**** Data supplied ****
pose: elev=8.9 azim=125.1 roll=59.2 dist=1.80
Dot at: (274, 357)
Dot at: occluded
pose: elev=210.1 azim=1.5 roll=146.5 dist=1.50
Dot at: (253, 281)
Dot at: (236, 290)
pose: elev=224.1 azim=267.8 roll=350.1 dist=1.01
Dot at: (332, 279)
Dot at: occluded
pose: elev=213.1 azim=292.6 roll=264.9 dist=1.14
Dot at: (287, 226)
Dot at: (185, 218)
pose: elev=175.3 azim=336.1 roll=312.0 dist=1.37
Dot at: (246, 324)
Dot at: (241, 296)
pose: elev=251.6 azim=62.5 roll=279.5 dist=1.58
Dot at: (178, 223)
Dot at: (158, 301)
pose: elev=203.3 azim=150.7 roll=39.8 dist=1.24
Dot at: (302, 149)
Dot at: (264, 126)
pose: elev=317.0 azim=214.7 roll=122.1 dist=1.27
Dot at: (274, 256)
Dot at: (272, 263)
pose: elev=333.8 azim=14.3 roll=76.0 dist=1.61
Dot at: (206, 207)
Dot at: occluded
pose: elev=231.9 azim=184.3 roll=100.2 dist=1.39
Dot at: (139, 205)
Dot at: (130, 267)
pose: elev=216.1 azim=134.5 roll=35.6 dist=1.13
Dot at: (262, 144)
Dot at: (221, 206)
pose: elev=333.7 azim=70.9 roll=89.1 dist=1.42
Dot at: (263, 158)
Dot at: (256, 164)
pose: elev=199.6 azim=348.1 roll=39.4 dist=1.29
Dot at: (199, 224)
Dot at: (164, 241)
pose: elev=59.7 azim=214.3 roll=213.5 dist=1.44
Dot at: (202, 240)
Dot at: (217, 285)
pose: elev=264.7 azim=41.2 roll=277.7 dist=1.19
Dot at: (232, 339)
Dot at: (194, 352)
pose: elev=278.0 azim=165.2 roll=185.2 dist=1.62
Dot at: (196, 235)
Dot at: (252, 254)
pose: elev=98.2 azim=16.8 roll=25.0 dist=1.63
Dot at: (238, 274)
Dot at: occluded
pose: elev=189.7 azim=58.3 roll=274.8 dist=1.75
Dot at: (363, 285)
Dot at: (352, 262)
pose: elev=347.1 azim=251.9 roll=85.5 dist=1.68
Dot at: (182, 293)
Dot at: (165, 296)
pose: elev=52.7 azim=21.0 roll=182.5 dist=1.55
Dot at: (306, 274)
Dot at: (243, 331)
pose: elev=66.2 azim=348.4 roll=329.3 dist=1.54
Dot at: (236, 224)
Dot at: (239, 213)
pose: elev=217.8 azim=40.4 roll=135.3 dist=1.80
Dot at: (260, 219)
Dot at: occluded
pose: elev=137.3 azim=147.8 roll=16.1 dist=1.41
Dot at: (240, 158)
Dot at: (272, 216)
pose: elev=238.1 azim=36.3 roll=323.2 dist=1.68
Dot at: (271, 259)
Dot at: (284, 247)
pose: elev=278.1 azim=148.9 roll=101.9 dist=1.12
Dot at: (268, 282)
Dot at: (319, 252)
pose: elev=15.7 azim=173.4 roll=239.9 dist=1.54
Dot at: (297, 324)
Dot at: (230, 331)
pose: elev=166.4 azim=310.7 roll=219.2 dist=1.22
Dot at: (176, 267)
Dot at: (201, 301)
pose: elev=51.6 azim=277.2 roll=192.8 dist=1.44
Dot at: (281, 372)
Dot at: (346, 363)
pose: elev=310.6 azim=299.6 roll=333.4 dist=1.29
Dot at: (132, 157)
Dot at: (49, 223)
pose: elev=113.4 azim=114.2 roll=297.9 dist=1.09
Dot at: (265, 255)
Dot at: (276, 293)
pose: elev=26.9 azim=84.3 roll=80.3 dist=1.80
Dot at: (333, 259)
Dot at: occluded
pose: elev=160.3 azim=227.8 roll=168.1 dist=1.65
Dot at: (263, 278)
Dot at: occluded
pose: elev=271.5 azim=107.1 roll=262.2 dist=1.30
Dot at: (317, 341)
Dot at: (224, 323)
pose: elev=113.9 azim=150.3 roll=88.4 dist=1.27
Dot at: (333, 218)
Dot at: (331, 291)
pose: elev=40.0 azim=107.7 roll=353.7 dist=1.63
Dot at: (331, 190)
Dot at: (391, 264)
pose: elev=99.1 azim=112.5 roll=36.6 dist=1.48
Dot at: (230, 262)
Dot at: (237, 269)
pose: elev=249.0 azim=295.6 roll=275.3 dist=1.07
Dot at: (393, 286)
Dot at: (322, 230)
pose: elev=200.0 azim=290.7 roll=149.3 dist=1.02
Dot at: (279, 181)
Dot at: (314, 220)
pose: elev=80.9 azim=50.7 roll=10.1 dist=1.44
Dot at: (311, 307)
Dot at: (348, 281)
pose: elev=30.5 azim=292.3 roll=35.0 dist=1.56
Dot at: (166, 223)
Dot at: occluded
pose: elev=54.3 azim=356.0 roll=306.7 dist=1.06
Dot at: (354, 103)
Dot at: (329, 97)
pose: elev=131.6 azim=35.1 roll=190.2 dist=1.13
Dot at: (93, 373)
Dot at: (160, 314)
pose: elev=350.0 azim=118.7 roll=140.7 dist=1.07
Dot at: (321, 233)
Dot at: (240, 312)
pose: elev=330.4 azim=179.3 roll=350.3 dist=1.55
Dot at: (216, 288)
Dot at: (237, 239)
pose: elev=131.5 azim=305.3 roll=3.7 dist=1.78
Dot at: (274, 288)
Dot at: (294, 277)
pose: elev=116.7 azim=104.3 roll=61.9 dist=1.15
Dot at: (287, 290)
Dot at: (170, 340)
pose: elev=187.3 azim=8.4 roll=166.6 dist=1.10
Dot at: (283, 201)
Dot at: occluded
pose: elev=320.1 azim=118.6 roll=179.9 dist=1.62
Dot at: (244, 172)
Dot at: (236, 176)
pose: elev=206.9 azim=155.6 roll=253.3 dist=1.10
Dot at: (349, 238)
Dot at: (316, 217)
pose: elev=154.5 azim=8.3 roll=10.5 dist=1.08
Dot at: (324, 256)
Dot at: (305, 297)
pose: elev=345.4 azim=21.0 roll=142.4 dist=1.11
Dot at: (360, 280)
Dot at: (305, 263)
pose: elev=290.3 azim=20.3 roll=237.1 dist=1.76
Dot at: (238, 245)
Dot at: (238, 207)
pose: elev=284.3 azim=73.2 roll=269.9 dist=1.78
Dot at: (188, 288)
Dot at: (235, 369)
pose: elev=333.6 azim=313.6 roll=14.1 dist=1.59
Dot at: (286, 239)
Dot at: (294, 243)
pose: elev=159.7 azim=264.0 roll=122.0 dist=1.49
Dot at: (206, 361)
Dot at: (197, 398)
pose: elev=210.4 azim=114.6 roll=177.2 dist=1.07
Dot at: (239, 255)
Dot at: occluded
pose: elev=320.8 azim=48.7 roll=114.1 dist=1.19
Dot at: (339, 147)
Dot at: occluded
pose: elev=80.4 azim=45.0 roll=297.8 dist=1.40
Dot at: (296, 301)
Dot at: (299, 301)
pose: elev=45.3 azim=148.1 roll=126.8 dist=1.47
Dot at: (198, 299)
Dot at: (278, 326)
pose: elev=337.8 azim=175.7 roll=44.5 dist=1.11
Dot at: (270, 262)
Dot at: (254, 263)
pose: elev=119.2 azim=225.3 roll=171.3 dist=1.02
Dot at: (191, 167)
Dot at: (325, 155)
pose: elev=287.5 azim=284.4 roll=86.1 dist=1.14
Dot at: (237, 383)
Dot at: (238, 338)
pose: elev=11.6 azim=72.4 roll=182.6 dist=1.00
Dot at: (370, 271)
****
• What the exercise asks
Copy the lines of the listing word for word, starting at the line that contains "pose: elev=11.6 azim=72.4" and ending at the end of the listing.

• Completed exercise
pose: elev=11.6 azim=72.4 roll=182.6 dist=1.00
Dot at: (370, 271)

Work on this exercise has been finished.